Op een banale maandag in september 2019 viel de Spaanse politie binnen bij Madrileense gokkantoren. Ze betrapte er 28 minderjarigen die aan het gokken waren. Tijdens de schooluren. Spanje heeft een gokprobleem, zoveel is langer duidelijk. En nog geen kleintje ook. Het land heeft namelijk meer gokverslaafde tieners dan eender welk ander Europees land.

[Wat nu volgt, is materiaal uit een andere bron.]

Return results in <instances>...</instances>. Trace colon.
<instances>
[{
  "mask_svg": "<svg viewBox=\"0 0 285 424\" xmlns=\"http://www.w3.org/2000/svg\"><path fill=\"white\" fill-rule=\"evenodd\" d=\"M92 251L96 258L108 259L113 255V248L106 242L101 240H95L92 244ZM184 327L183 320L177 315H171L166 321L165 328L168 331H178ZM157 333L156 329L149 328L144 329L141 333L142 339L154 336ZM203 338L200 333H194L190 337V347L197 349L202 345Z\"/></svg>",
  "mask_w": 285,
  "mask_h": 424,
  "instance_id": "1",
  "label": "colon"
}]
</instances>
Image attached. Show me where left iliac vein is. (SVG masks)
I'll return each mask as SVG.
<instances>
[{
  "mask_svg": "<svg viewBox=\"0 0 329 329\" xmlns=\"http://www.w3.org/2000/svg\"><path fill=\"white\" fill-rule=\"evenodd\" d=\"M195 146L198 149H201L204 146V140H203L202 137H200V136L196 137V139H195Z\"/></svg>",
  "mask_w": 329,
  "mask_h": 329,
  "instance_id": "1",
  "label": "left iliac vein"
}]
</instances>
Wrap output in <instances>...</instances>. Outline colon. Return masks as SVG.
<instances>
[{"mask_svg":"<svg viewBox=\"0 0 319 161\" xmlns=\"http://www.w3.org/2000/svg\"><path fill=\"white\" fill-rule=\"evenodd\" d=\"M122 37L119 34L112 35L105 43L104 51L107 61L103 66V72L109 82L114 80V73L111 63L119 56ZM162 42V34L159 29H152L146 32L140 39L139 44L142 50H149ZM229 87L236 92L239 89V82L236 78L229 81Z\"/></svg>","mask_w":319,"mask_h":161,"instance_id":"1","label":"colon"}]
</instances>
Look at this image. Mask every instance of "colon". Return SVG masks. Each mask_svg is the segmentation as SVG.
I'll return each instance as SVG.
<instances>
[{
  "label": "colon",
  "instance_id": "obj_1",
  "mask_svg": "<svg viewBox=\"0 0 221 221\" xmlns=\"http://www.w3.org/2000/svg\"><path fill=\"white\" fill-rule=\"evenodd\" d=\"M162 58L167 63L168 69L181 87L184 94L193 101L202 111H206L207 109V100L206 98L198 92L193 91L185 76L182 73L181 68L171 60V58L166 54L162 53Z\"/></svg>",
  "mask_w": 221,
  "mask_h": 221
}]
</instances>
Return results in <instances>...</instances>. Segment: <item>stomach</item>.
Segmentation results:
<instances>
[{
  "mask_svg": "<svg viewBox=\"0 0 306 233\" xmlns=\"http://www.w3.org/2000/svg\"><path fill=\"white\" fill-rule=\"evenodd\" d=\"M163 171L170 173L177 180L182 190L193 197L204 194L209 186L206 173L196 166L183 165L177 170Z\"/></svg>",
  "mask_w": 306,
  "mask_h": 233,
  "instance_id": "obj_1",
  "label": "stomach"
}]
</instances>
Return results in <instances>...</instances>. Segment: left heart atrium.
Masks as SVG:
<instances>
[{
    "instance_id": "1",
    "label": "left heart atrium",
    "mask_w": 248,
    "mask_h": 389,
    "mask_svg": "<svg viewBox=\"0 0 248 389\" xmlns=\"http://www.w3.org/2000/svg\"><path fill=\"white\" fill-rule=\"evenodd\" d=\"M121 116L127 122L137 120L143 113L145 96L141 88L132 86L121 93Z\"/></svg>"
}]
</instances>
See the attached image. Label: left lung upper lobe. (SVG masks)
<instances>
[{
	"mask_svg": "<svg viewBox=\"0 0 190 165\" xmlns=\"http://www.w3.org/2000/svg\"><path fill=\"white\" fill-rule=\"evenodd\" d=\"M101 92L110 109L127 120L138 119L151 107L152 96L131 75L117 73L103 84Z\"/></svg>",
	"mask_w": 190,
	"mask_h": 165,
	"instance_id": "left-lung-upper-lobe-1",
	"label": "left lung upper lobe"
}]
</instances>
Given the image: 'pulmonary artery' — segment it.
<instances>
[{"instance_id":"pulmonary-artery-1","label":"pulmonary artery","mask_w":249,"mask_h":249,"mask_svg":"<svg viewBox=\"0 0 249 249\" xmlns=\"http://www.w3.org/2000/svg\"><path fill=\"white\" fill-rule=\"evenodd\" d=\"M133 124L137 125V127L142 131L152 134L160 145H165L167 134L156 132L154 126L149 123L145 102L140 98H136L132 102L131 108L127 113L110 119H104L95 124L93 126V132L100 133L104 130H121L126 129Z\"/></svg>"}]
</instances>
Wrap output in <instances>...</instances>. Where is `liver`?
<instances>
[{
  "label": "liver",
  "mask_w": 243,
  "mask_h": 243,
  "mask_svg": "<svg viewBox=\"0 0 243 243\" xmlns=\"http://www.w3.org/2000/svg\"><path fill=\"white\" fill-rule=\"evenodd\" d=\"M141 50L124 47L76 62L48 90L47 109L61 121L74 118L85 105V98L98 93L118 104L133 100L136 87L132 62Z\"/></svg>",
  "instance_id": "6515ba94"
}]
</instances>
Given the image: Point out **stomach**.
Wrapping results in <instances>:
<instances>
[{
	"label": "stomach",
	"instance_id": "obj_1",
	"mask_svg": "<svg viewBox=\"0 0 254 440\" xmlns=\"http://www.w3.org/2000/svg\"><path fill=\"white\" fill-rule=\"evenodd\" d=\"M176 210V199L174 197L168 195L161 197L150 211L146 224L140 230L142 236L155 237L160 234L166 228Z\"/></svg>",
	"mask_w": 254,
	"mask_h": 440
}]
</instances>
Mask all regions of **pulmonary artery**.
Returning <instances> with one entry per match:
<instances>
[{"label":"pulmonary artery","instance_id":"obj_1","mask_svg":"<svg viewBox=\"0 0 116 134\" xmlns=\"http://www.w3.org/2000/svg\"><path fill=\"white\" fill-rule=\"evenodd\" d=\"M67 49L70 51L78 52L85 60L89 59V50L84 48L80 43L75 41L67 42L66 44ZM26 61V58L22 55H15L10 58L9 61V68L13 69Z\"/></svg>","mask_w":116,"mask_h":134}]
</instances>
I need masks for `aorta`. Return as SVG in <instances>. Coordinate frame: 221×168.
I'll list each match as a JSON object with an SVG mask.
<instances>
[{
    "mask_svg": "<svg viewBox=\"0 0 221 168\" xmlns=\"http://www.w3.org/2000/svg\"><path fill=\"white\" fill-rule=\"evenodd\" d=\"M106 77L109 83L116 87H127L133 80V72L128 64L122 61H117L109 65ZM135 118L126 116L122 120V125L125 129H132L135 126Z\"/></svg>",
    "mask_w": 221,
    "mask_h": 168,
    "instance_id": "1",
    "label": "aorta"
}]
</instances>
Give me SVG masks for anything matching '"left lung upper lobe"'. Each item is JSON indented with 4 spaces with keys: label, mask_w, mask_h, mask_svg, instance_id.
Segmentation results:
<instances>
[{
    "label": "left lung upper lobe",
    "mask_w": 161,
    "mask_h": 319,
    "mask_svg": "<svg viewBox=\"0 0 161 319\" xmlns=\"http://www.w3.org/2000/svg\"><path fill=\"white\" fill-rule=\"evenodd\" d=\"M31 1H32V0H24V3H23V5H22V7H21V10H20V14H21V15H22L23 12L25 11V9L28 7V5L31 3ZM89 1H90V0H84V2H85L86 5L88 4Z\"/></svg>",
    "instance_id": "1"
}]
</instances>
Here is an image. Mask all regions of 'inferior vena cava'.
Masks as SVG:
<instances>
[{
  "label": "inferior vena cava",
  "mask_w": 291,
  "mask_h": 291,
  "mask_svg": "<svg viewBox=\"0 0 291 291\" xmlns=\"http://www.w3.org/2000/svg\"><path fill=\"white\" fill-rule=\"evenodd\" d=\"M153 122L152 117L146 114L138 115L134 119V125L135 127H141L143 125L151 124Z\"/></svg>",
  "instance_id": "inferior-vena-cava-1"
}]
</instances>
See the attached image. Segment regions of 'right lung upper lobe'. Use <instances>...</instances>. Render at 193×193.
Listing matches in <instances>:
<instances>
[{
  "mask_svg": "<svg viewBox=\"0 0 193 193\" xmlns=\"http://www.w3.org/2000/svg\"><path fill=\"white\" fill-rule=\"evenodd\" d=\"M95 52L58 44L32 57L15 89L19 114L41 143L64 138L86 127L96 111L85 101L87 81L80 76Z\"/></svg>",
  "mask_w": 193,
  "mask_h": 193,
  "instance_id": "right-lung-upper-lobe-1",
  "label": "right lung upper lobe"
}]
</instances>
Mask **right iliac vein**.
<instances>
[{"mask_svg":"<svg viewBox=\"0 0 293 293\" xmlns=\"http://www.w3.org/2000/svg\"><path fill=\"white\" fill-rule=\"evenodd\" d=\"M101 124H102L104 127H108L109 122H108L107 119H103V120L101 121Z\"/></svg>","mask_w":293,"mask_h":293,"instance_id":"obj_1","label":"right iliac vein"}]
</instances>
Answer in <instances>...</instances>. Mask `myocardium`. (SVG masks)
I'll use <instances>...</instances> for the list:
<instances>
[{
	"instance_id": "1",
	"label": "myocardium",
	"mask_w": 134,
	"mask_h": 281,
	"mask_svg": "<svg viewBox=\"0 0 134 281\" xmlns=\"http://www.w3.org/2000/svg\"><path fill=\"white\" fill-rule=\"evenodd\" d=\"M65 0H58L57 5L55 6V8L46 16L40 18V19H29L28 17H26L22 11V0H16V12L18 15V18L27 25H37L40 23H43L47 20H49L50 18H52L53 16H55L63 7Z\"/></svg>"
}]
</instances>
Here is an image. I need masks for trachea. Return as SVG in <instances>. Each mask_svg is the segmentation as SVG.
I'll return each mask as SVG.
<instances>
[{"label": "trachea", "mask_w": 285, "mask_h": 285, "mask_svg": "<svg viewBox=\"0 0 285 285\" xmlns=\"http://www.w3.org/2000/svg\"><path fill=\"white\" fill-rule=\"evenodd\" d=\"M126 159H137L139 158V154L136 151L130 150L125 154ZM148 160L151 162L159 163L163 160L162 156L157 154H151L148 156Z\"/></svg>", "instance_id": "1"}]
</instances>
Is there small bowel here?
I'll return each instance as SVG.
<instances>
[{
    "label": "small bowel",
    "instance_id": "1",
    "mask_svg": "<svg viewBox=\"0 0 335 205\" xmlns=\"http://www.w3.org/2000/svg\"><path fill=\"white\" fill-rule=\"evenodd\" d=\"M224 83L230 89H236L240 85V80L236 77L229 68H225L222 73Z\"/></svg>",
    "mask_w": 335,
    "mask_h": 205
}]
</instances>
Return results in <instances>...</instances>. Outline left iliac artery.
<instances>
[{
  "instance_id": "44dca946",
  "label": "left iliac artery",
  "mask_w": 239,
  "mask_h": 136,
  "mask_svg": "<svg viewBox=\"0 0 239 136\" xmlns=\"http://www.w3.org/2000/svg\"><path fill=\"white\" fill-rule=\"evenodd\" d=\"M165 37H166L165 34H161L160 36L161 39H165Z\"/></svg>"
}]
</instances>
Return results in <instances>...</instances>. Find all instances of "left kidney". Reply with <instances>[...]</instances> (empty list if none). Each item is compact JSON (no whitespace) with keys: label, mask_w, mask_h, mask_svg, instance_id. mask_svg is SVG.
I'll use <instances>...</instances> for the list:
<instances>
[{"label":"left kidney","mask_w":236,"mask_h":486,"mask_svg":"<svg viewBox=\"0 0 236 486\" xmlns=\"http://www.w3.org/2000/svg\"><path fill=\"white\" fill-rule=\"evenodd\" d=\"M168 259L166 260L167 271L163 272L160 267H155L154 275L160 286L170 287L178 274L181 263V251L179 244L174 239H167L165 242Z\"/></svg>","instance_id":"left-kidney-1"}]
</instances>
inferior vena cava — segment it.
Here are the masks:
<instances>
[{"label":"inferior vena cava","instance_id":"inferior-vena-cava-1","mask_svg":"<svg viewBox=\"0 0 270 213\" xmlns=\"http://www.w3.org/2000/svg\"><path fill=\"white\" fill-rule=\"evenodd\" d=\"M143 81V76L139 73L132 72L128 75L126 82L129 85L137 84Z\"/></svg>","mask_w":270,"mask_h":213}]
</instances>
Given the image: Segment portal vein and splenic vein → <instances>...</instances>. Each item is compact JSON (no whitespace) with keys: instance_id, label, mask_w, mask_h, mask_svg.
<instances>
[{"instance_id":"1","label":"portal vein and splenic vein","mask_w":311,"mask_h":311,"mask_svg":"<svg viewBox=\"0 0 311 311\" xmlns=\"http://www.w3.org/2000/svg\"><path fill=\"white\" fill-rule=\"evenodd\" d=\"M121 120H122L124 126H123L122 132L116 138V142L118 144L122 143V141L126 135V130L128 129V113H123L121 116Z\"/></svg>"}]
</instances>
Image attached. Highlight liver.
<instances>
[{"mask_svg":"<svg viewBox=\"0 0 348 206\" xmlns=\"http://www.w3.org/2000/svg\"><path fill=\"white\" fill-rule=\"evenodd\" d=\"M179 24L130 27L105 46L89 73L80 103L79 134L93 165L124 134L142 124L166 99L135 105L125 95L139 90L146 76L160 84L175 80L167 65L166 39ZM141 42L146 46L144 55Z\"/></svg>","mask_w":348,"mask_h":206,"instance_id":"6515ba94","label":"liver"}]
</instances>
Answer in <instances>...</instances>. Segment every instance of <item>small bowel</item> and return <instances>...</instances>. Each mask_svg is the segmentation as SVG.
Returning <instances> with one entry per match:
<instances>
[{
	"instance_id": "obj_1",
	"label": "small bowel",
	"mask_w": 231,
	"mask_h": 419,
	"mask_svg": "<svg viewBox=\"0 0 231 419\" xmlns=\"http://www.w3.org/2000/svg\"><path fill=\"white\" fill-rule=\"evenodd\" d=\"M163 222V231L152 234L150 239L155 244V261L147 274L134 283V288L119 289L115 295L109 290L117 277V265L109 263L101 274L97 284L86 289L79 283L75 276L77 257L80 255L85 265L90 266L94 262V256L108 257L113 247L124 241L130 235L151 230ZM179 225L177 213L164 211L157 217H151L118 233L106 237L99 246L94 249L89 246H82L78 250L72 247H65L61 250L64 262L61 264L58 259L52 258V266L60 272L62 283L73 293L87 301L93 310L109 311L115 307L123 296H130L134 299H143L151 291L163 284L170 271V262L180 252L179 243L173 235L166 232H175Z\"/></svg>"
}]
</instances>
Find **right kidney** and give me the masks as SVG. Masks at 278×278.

Hoewel het verboden is, gokken Spaanse minderjarigen regelmatig. Eén op de vijf jongeren tussen 14 en 21 zou volgens de Spaanse Federatie van Gerehabiliteerde Gokkers (Fejar) gokverslaafd zijn. Activiste en politica Sol Sánchez noemt het fenomeen ‘de nieuwe heroïne van de arbeidersbuurten’.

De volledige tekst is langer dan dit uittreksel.